REQUIRED WORK: Given the records below, would you repeat exactly the lines that begin at the one containing "Using Javascript and Ramda.js" and end at the one containing "7102, dev 800)", inclusive?

PROVIDED DATA:
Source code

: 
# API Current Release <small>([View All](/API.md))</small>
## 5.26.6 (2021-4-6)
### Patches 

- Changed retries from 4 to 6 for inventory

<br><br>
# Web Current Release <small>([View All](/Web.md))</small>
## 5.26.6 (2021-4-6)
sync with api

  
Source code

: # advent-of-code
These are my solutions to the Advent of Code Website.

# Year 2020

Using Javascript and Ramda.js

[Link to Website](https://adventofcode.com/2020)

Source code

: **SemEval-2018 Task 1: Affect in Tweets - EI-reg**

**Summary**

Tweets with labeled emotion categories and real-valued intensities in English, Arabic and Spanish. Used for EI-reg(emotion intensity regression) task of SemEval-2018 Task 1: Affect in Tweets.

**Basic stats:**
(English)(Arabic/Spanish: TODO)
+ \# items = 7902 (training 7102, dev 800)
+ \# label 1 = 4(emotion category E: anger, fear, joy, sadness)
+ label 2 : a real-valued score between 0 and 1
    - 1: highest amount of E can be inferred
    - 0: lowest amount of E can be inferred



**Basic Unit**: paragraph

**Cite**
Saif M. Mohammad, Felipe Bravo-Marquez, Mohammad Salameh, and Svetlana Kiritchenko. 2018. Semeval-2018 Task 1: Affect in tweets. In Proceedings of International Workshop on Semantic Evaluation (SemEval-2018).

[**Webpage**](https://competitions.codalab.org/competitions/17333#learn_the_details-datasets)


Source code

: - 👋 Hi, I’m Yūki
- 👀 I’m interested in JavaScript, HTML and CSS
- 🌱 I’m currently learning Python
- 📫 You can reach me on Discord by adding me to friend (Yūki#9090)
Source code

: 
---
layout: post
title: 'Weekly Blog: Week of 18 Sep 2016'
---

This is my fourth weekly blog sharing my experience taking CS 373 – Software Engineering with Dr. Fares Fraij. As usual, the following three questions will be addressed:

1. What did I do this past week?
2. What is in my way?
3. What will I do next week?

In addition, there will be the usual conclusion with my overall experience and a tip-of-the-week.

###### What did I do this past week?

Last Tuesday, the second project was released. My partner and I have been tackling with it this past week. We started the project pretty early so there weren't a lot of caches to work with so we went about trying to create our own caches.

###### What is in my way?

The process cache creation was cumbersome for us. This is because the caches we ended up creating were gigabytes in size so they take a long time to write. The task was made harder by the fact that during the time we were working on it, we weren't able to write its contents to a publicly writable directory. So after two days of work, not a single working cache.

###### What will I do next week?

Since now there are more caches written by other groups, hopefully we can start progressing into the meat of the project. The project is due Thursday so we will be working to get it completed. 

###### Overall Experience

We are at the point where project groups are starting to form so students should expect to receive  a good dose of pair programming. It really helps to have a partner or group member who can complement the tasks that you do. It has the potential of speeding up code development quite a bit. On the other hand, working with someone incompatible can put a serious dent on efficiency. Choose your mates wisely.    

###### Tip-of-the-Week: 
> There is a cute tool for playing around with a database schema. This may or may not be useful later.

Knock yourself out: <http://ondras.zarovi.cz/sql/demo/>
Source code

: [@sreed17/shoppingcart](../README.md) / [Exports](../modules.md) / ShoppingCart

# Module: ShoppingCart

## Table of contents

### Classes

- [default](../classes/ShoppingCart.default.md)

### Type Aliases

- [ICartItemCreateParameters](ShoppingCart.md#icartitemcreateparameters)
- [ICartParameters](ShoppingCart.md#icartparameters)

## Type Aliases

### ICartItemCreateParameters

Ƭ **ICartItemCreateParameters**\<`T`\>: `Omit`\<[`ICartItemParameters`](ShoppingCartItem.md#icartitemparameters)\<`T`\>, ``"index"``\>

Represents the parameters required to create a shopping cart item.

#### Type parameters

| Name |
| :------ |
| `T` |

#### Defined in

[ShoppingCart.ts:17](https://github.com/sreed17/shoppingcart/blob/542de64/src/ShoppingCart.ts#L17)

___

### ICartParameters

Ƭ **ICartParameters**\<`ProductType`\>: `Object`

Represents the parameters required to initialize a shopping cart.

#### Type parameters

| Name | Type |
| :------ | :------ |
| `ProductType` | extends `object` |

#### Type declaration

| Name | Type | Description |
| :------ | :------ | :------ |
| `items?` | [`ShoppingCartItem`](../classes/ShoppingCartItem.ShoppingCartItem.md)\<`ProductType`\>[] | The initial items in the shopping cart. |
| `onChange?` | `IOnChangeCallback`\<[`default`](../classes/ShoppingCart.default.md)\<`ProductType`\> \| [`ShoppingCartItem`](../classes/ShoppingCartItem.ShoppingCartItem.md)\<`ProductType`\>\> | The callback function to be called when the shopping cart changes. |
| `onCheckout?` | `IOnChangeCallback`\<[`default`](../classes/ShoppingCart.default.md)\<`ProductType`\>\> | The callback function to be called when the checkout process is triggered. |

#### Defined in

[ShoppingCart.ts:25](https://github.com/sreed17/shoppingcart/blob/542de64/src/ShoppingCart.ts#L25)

RESPONSE FOR THIS EXERCISE:
Using Javascript and Ramda.js

[Link to Website](https://adventofcode.com/2020)

Source code

: **SemEval-2018 Task 1: Affect in Tweets - EI-reg**

**Summary**

Tweets with labeled emotion categories and real-valued intensities in English, Arabic and Spanish. Used for EI-reg(emotion intensity regression) task of SemEval-2018 Task 1: Affect in Tweets.

**Basic stats:**
(English)(Arabic/Spanish: TODO)
+ \# items = 7902 (training 7102, dev 800)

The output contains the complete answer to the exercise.